WHERE filters rows before aggregation. HAVING filters groups after aggregation (used with GROUP BY). You can use WHERE on individual rows but not on aggregate results like COUNT(*).

Q: Explain INNER JOIN vs LEFT JOIN with an example.

INNER JOIN returns only rows with matching keys in both tables. LEFT JOIN returns all rows from the left table and matching rows from the right, with NULLs where no match exists.

Q: What is a window function and give an example?

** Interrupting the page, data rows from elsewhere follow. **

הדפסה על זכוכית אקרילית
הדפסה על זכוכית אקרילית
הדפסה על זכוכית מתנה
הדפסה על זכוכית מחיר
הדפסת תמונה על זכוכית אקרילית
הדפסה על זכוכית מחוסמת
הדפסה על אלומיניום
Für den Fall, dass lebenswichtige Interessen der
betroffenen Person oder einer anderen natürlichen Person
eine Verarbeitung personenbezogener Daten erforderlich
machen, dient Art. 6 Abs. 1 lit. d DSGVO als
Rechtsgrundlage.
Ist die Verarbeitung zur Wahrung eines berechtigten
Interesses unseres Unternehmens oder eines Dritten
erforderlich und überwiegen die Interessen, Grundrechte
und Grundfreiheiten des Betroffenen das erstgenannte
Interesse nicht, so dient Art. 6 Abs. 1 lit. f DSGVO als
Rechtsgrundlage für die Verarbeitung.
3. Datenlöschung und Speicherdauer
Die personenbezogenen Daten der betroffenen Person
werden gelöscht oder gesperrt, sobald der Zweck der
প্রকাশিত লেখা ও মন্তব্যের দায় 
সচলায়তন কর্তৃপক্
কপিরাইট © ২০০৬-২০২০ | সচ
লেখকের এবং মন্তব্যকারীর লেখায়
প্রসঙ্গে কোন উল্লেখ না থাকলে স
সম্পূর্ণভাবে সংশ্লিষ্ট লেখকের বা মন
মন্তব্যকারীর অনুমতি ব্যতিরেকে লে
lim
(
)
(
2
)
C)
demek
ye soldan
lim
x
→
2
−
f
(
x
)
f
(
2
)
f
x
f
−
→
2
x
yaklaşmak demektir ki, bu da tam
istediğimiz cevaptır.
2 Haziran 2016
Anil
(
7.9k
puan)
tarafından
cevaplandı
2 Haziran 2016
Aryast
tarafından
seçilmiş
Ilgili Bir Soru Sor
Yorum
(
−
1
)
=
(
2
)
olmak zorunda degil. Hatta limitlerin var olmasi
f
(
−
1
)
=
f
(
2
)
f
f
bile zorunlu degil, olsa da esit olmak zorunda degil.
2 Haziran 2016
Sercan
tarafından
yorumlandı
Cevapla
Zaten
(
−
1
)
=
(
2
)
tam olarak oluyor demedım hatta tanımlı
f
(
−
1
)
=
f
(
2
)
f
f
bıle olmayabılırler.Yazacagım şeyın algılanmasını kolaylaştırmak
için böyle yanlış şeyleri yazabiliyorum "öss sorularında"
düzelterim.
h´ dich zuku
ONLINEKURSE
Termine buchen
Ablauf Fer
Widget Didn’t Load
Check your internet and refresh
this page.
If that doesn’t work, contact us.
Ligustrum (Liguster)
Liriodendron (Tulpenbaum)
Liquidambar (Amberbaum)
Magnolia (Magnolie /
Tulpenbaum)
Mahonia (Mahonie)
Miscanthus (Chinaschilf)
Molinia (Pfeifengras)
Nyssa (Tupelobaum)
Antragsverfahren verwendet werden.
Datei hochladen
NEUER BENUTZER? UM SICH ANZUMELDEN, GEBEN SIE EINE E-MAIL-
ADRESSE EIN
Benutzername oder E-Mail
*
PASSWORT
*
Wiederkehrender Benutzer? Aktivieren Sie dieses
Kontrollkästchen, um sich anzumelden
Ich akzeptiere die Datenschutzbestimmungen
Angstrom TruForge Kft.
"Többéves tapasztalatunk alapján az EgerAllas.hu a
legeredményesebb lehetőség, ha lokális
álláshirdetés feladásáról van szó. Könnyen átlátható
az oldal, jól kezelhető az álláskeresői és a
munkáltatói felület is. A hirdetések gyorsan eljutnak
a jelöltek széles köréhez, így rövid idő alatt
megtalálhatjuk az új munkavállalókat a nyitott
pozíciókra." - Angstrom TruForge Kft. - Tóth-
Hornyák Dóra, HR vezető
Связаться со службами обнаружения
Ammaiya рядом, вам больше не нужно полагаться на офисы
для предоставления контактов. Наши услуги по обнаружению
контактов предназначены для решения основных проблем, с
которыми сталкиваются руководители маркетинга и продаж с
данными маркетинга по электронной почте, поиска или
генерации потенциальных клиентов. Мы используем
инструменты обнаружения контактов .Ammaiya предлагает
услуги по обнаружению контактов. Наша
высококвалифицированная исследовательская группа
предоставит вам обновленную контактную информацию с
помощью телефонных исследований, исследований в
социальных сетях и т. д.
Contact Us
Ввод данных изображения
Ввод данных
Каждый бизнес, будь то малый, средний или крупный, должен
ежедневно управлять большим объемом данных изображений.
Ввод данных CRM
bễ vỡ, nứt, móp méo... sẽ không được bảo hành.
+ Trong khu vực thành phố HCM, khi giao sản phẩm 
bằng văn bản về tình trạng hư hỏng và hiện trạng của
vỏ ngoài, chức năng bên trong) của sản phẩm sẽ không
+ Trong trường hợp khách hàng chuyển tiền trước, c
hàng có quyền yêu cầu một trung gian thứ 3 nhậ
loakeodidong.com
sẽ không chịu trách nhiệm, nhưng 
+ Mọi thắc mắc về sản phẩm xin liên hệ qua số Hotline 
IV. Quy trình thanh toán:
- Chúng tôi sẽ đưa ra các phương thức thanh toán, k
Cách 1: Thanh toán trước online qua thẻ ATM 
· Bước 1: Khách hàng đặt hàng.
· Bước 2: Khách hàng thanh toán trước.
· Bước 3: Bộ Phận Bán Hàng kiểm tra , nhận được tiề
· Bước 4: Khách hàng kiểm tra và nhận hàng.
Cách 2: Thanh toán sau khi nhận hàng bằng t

A window function performs a calculation across a set of rows related to the current row without collapsing them. Example: `ROW_NUMBER() OVER (PARTITION BY dept ORDER BY salary DESC)` ranks employees within each department.

Q: What is the difference between a CTE and a subquery?

Both are temporary result sets. CTEs (WITH clause) are more readable, can be referenced multiple times in the same query, and support recursion. Subqueries are typically inlined in WHERE/SELECT clauses.